Total commitment

Posted in Blog, Christianity

Frances Ridley Havergal was, by all accounts, a remarkable woman: linguist (speaking French and German and reading Hebrew and New Testament Greek), musician, poet, athlete, swimmer and mountain climber. She was also a devout Christian with an intense sense of commitment to God which she desperately wanted others to share. In February 1874, when she was 38 years old, she visited Areley House, on a bank of the river Severn in Worcestershire. Today, Areley House is a residential home caring for people with dementia, but in the 1870s it was a retreat centre, almost like a mini Lee Abbey. On the last night of her visit, she wrote in her journal, There were ten persons in the house, some unconverted and long prayed for, some converted, but not rejoicing Christians. He gave me the prayer ‘Lord, give me all in this house!’ And he just did! Before I left the house everyone had got a blessing. The last night of my visit … I was too happy to sleep, and passed most of the night in praise and renewal of my own consecration; and these little couplets formed themselves, and chimed in my heart one after another till they finished with ‘Ever, Only, ALL for Thee!’

The ‘little couplets’, of course, formed the lovely hymn which remains popular today, Take my life and let it be. It has an unusual reference in verse 4 where Frances asks her Lord to take and use her ‘intellect’ as well as, in the other verses, her life, her moments, her hands, feet, voice, lips, silver and gold, will, heart and love. The final verse seems to pick up the image of the ‘woman who had lived a sinful life’ pouring out her treasure-store, the alabaster box of ointment, at the feet of Jesus (see Luke 7:36-50) making a moving climax to the hymn.

Four years later, in October 1878, Frances and her older sister, moved to a house close to the sea in Caswell Bay on the Gower peninsula. Here she finished her most influential prose work Kept for the Master’s Use, a commentary on her hymn Take my life, and developed a friendship with Samuel Gillespie Prout (1822-1911). Originally from Devon, Prout was the son of the water colourist Samuel Prout and himself a talented painter. She conducted Bible lessons and hymn singing in Newton school and with people living in nearby cottages, energetically making pastoral visits in the area.
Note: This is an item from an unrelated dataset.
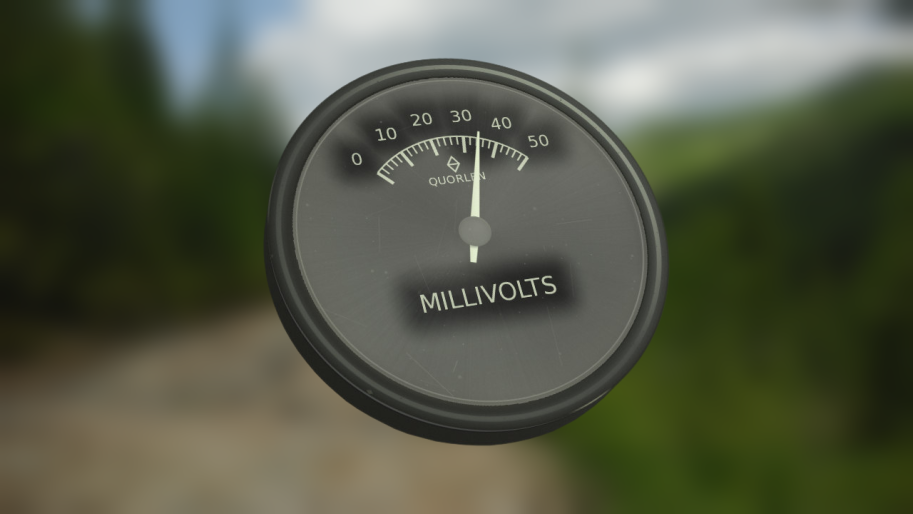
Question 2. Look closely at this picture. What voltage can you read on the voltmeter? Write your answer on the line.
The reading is 34 mV
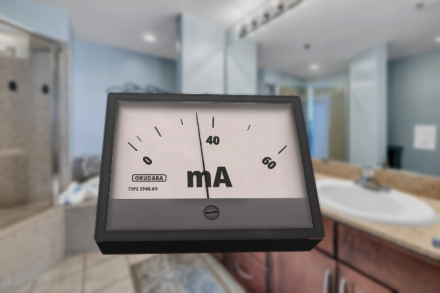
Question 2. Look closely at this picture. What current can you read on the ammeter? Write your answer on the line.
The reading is 35 mA
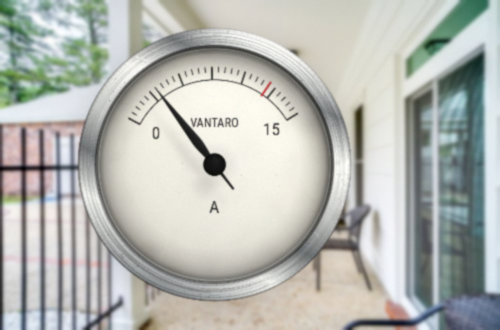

Ira D Sankey and his wife visited the Gower on his way back to the USA after conducting one of his missions with the American evangelist D L Moody. Frances convinced him of the merits of a song by her friend Samuel Prout. Sankey’s last words to her were ‘We’ll meet again!’ to which she replied ‘Yes, if not here, in the bright city there!’

These were sadly prophetic words, because a few months later, on 3 June 1879, Frances died of acute peritonitis at the age of 42. It is said that she died singing the hymn Jesus I will trust Thee, trust thee with my soul to one of her own tunes. In July this year, Sheila and I visited the house where she lived with her sister for those happy but all too short months. The house, since named Havergal House, is currently shaded by trees which have been allowed to grow up around it since the photograph you see which was taken in 1987. But a plaque to Frances in the wall is still clearly visible. When I look due north across the Bristol channel from Ilfracombe (where I live) I often remember Frances Ridley Havergal, and her remarkable gifts, which outlive her in her matchless hymns.